Provided text -
::::::::

Many people listen to carefully selected playlists that help them run faster and with less effort. It’s also common for public speakers to listen to music before they get on stage because this helps them get into the right state for engaging the audience and presenting most effectively.
Music can also sway our emotions in an instant. Just look at movies, commercials or even reality shows. The chosen soundtracks, even the ridiculous ‘tension music’ played while an unfortunate cooking show contestant serves a slightly overcooked piece of chicken to the judges, are essential parts of the story-telling.
I’m sure you know exactly what to listen to when you want to cheer up, let off steam, connect with a loved one or be carried back to the past. But have you ever wondered how listening to the right sort of music can make you more productive and successful in business?
The spell of music.
Music affects how you feel, how you think, and what you do (And I’m not only talking about those moments when you simply can’t stop yourself dancing).
The right types of music can:
- Energise and motivate you to get things done.
- Make boring, repetitive tasks more interesting, so that you actually tackle them instead of procrastinating endlessly.
- Make you feel happier, more confident and more optimistic (Positive emotions have an enormous impact on most aspects of work; listing them could fill another article).
- Help you get in touch with the part of yourself you want to be in that moment; whether a wise man, an adventurer, a fighter, or a productivity queen or king.
- Make it easier for you to focus on what you’re doing and stay in the zone as long as you need to, taming your monkey brain (Putting the headphones on can also help block out distractions).
- Help you think more creatively (An architecture professor I knew often listened to Mozart when designing buildings, and his designs were, in fact, a little bit Mozart-like).
- Help you get into other people’s shoes and understand their feelings and experiences.
- Invite you to relax when it’s time for you to take a break and recharge.
What to look for.
What types of music work well in different situations, of course, depends on the individual. But science can give you some direction in case you’re open to experimenting with your playlists.

::::::::

Pose landmark coordinates:
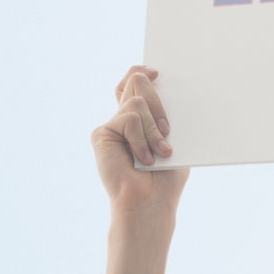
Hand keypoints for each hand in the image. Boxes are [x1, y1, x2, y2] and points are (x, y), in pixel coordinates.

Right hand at [91, 66, 190, 273]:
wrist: (149, 201)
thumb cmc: (166, 178)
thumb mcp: (172, 140)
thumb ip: (159, 112)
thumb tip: (149, 79)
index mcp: (142, 121)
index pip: (135, 86)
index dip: (142, 74)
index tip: (157, 72)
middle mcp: (124, 120)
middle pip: (136, 85)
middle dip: (158, 102)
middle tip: (169, 130)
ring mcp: (112, 126)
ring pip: (136, 100)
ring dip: (154, 127)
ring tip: (160, 152)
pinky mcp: (102, 133)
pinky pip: (129, 118)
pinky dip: (142, 138)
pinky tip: (143, 158)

::::::::

List of tasks -
(a) In one to three sentences, explain why, according to the passage on music, public speakers often listen to music before going on stage.
(b) Reproduce the passage on music word for word, starting at "Music can also" and ending at "of the story-telling.".
The records come from a separate source.

Answers for the tasks -
(a) Public speakers listen to music before going on stage because it helps them get into the right state for engaging the audience. It also puts them in a frame of mind to present most effectively.

(b)
Music can also sway our emotions in an instant. Just look at movies, commercials or even reality shows. The chosen soundtracks, even the ridiculous ‘tension music’ played while an unfortunate cooking show contestant serves a slightly overcooked piece of chicken to the judges, are essential parts of the story-telling.